School Trips: current context and options

In partnership with The Clore Duffield Foundation


8th December 2023

On behalf of the Clore Duffield Foundation, CfEY has undertaken a rapid review of the current state of school trips in England, as well as how more children and young people from non-visiting schools can benefit from them.

Our approach combined a rapid desk review and interviews with senior leaders across various sectors: we met with individuals from heritage organisations, youth charities, museum trusts, and multi-academy trusts to gather their perspectives and expertise. We sought to reveal both the value of school trips and the main barriers to participation that make them hard for some children and young people to access. Our interviews, in particular, teased out certain concerns about the current landscape surrounding school trips: many individuals felt that the impact of these trips was endangered by pressures on schools, both in terms of budget, curriculum requirements, and teacher time. There was a sense that it is increasingly difficult to engage ‘harder to reach’ schools that are firefighting many social and financial issues, leaving little time for the development of engaging trips.

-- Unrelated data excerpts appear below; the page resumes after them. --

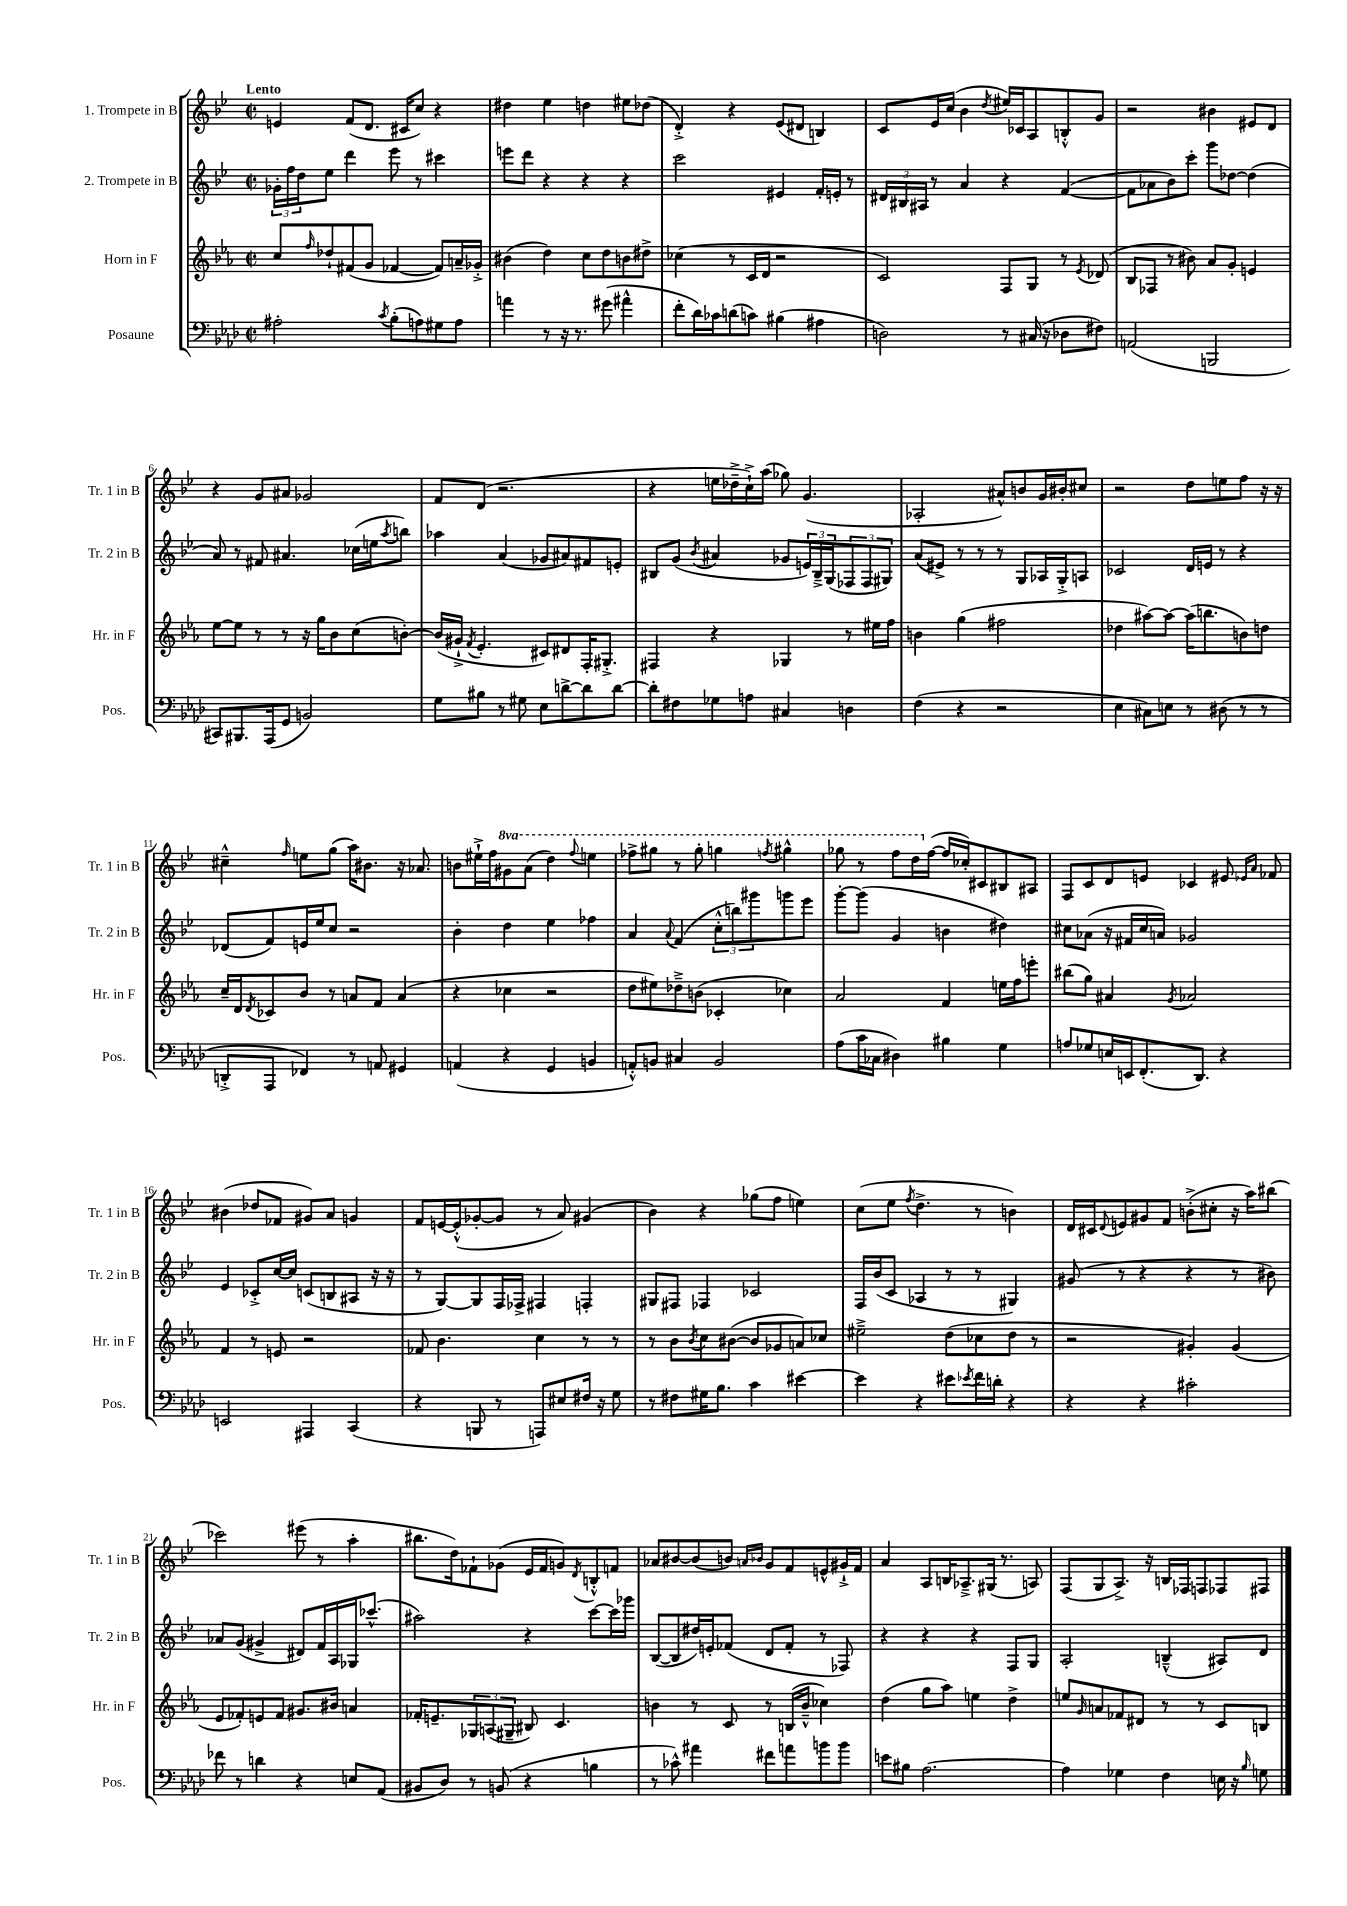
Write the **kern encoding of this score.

**kern	**kern	**kern	**kern
*staff4	*staff3	*staff2	*staff1
*clefF4	*clefG2	*clefG2	*clefG2
*k[b-e-a-d-]	*k[b-e-a-]	*k[b-e-]	*k[b-e-]
*M2/2	*M2/2	*M2/2	*M2/2
*met(c|)	*met(c|)	*met(c|)	*met(c|)
2A#'\	8cc/L	24g-'\LL	4e/
.	.	24ff\	.
.	.	24dd\J	.
.	16qqff/	.	.
.	8dd-`/	8ee-\J	.
.	(8f#/	4ddd\	(8f/L
.	8g/J	.	8.d/J
8qc/	.	.	.
(8B-'\L	[4f-/	8eee-\	.
.	.	.	16c#/LK
8A\)	.	8r	8cc/J)
8G#\	8f-/]L)	4ccc#\	4r
8A\J	16a~/L	.	.
.	16g-'^/JJ	.	.
=	=	=	=
4a\	(4b#\	8eee\L	4dd#\
.	.	8ddd\J	.
8r	4dd\)	4r	4ee-\
16r	.	.	.
8.r	.	.	.
.	8cc\L	4r	4dd\
(8g#\	8dd\	.	.
4a#^^\	8b\	4r	8ee#\L
.	8dd#^\J	.	(8dd-\J
=	=	=	=
8f'\L	(4cc-\	2ccc\	4d'^/)
16d-\L)	.	.	.
16c-\J	.	.	.
(8d\	8r	.	4r
8c\J)	16c/LL	.	.
.	16d/JJ	.	.
(4B#\	2r	4e#/	(8e-/L
.	.	.	8d#/J
4A#\	.	16f'/LL	4B/)
.	.	16e'/JJ	.
.	.	8r	.
=	=	=	=
2D\)	2c/)	24d#/LL	8c/L
.	.	24B#/	.
.	.	24A#/JJ	.
.	.	8r	16e-/L
.	.	.	(16cc/JJ
.	.	4a/	4b-\
.	.	.	8qdd/
8r	8F/L	4r	16ee#/LL)
.	.	.	16c-/J
(16C#/	8G/J	.	8A/
16r	.	.	.
8D-\L	8r	([4f/	8B'^^/
.	8qe-/	.	.
8F#\J)	(8d-/	.	8g/J
=	=	=	=
(2AA/	8B-/L	8f\]L	2r
.	8F-/J	8a-\	.
.	8r	8b-\)	.
.	8b#\)	8ccc'\J	.
2BBB/	8a-/L	8ggg\L	4b#\
.	8g'/J	[8dd-\J	.
.	4e/	(4dd-\]	8e#/L
.	.	.	8d/J
=	=	=	=
8CC#/L)	[8ee-\L	8a/)	4r
8.BBB#/	8ee-\]J	8r	.
.	8r	8f#/	8g/L
(16AAA-/k	.	.	.
8GG/J	8r	4.a#/	8a#/J
2BB/)	16r	.	2g-/
.	16gg\LK	.	.
.	8b-\	.	.
.	(8cc\	(16cc-\LL	.
.	.	16ee\J	.
.	.	8qaa/	.
.	[8b'\J)	8bb\J)	.
=	=	=	=
8G\L	(16b/]LL	4aa-\	8f/L
.	16g#`^/JJ	.	.
.	8qf/	.	.
8B#\J	4.e-'/	.	(8d/J
8r	.	(4a/	2.r
8G#\	.	.	.
8E-\L	8c#/L)	8g-/L	.
[8d^\	8d#/	8a#/)	.
8d\]	16F'/K	8f#/	.
.	8.G#'^/J	.	.
[8d\J	.	8e'/J	.
=	=	=	=
8d'\]L	4F#/	8B#/L	4r
8F#\	.	(8g/J	.
.	.	8qb-/	.
8G-\	4r	4a#/	16ee\LL
.	.	.	16dd-~^\
8A\J	.	.	16cc`^\)
.	.	.	(16aa\JJ
4C#/	4G-/	8g-/L	8gg-\)
.	.	24e/L)	(4.g/
.	.	24B#~^/	.
.	.	(24G/J	.
4D\	8r	12F-/	.
.	.	12F-/	.
.	16ee#\LL	.	.
.	.	12G#/J)	.
.	16ff\JJ	.	.
=	=	=	=
(4F\	4b\	(8a/L	2A-'/
.	.	8e#^/J)	.
4r	(4gg\	8r	.
.	.	8r	.
2r	2ff#\	8r	8a#^^/L)
.	.	8G/L	8b/
.	.	16A-/L	16g/L
.	.	16G'^/J	16b#'/J
.	.	8A/J	8cc#/J
=	=	=	=
4E-\	4dd-\	2c-/	2r
8C#\L)	[8aa#\L)	.	.
8E\J	8aa#\_J	.	.
8r	(16aa#\]LK	16d/LL	8dd\L
.	8.bb\	16e/JJ	.
(8D#\	.	8r	8ee\
8r	8b\)	4r	8ff\J
8r	8dd\J	.	16r
.	.	.	16r
=	=	=	=
8DD'^/L	16cc~/LL	(8d-/L	4cc#~^^\
.	16d/J	.	.
.	8qd/	.	.
8AAA-/J	8c-/	8f/)	.
.	.	.	16qqff/
4FF-/)	8b-/J	16e/L	8ee\L
.	.	16ee-/J	.
.	8r	8cc/J	(8gg\J
8r	8a/L	2r	16aa\LK)
.	.	.	8.b#\J
8AA/	8f/J	.	.
4GG#/	(4a/	.	16r
.	.	.	8.a-/
=	=	=	=
(4AA/	4r	4b-'\	8b\L
.	.	.	16ee#`^\L
.	.	.	16ff\J
4r	4cc-\	4dd\	8gg#\
.	.	.	(8aa\J
4GG/	2r	4ee-\	4ddd\)
.	.	.	8qqfff/
4BB/	.	4ff-\	4eee\
=	=	=	=
8AA'^^/L)	8dd\L	4a/	8fff-^\L
8BB/J	8ee#\)	.	8ggg#\J
.	.	8qqa/	.
4C#/	8dd-~^\	(4f/	8r
.	(8b\J	.	8ggg#'\
2BB/	4c-'/	12cc'^^\L	4ggg\
.	.	12bb\)	.
.	.	12ggg#\	.
.	.	.	8qfff/
.	4cc-\)	8ggg\	4ggg#^^\
.	.	8eee-\J	.
=	=	=	=
(8A-\L	2a-/	[8ggg'\L	8ggg-\
16c\L	.	(8ggg\]J	8r
16C-\JJ	.	.	.
4D#\)	.	4g/	8fff\L
.	.	.	16ddd\L
.	.	.	([16ff\JJ
4B#\	4f/	4b\	16ff/]LL
.	.	.	16cc-'/J)
.	.	.	8c#/
4G\	16ee\LL	4dd#\)	8B#/
.	16ff\J	.	.
.	8eee'\J	.	8A#/J
=	=	=	=
8A/L	(8bb#\L	8cc#\L	8F/L
8G-/	8gg\J)	(8a-\J	8c/
16E/L	4a#/	16r	8d/
16EE/J	.	16f#/LL	.
(8.FF'/	.	16cc#/	8e/J
.	.	16a/JJ)	.
.	8qg/	.	.
.	2a-/	2g-/	4c-/
8.DD-/J)	.	.	.
4r	.	.	8e#/
.	.	.	16qqe-/LL
.	.	.	16qqa/JJ
.	.	.	8f-/
=	=	=	=
2EE/	4f/	4e-/	(4b#\
.	8r	8c-'^/L	8dd-/L
.	8e/	[16cc/L	8f-/J
.	.	16cc/]JJ	.
4AAA#/	2r	(8c/L	8g#/L)
.	.	8B/	8a/J
(4CC/	.	8A#/J	4g/
.	.	16r	.
.	.	16r	.
=	=	=	=
4r	8f-/	8r	8f/L
.	4.b-\	[8G/L)	[16e/L
.	.	.	(16e'^^/]J
8BBB/	.	8G/]	[8g-'/
8r	.	16F/L	8g-/]J
.	.	16F-^/JJ	.
8AAA/L)	4cc\	4F#/	8r
8E#/	.	.	8a/)
16F#/Jk	8r	4F'/	(4g#/
16r	.	.	.
8G\	8r	.	.
=	=	=	=
8r	8r	8G#/L	4b-\)
8F#\L	8b-\L	8F#/J	.
.	8qb-/	.	.
16G#\K	8cc\	4F-/	4r
8.B-\J	.	.	.
.	([8b#\J	.	.
4c\	8b#/]L	2c-/	(8gg-\L
.	8g-/	.	8ff\J
[4e#\	8a/)	.	4ee\)
.	8cc-/J	.	.
=	=	=	=
4e#\]	2ee#~^\	16F/LL	(8cc\L
.	.	(16b-/J	.
.	.	8c/J	8ee-\J
.	.	.	8qff/
4r	.	4A-/	4.dd^\
8e#\L	(8dd\L	8r	.
8qe-/	.	.	.
16f\L	8cc-\	8r	8r
16d'\JJ	.	.	.
4r	8dd\J	4G#/)	4b\)
.	8r	.	.
=	=	=	=
4r	2r	(8g#/	16d/LL
.	.	.	16c#/J
.	.	.	8qqd/
.	.	8r	8e/
4r	.	4r	8g#/
.	.	.	8f/J
2c#'\	4g#'/)	4r	(8b'^\L
.	.	.	8cc#'\J
.	(4g#/	8r	16r
.	.	.	16aa\LK)
.	.	8b#\)	(8bb#\J
=	=	=	=
8f-\	8e-/L	8a-/L	2ccc-\)
8r	8f-'/)	(8g/J	.
4d\	8e/	4g#^/	.
.	8f-/J	.	.
4r	8.g#/L	8d#/L)	(8eee#\
.	.	16f/L	8r
.	16b#/Jk	16A/	.
8E/L	4a/	16G-/J	4aa'\
.	.	(8.ccc-^^/J	.
(8AA-/J	.	.	.
=	=	=	=
8BB#/L	16f-'/LK	2aa#\)	8.bb#\L
.	8.e~/	.	.
8D-/J)	.	.	.
.	.	.	16dd\k)
8r	12G-/	.	8f-`\
.	(12A/	.	.
(8BB/	.	.	(8g-\J
.	12G#~/J	.	.
4r	8B#/)	4r	16e-/LL
.	.	.	16f-/J
.	4.c/	.	8g/)
.	.	.	8qd/
4B\	.	[8ccc\L	8B'^^/
.	.	16ccc\]L	8f/J
.	.	16ggg-\JJ	.
=	=	=	=
8r	4b\	([8B-/L	8a-/L
8c-^^\)	.	8B-/]	[8b#/
4a#\	8r	16dd#/L)	(8b#/]
.	.	16e'/J	.
.	8c/	(8f-/J	8b/J)
.	.	.	16qqa/LL
.	.	.	16qqb-/JJ
8f#\L	8r	8d/L	8g/L
8a\	(16B/LL	8f-'/J	8f/
.	16b~^^/JJ	.	.
8b\	4cc-\)	8r	8e^^/
8b\J	.	8F-/)	16g#`^/L
.	.	.	16f/JJ
=	=	=	=
8e\L	(4dd\	4r	4a/
8B#\J	.	.	.
[2.A-\	8gg\L	4r	8A/L
.	8aa-\J)	.	16B/K
.	.	.	8.A-~^/
.	4ee\	4r	.
.	.	.	(16G#/Jk
.	.	.	8.r
.	4dd^\	8F/L	.
.	.	8G/J	8A/)
=	=	=	=
4A-\]	8ee/L	2A'/	(8F/L
.	16qqg/	.	.
.	8a/	.	8G/
4G-\	8f-/	.	8.A^/J)
.	8d#/J	.	.
.	.	.	16r
4F\	8r	(4B~^^/	16B/LL
.	.	.	16F-/J
.	8r	.	8F/
16E\	8c/L	8A#/L)	8F-/
16r	.	.	.
16qqB-/	.	.	.
8G\	8B/J	8d/J	8F#/J
==	==	==	==
*-	*-	*-	*-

However, as our previous report and current work with the National Citizens Service showed, this project also revealed the crucial importance of school trips in levelling the playing field for cultural enrichment, and enabling access to culture, heritage, and community spaces for students from all backgrounds. Our research demonstrated how these experiences enhanced young people’s confidence, community engagement, social and cultural capital, as well as traits like creativity and teamwork. The analysis, commissioned by the Clore Duffield Foundation, comes at a pivotal moment in post-pandemic recovery, as we found that the interruption to trips during the pandemic seemed to have a greater impact on schools that were already less likely to make these trips; in particular SEN schools and schools in low-income communities. Members of cultural and heritage organisations also reported a deterioration in students’ confidence, engagement, and social and emotional mental health. Against this background, it is more important than ever that schools can offer their students memorable experiences and cultural enrichment, which can aid their engagement with both the wider curriculum and the world beyond it.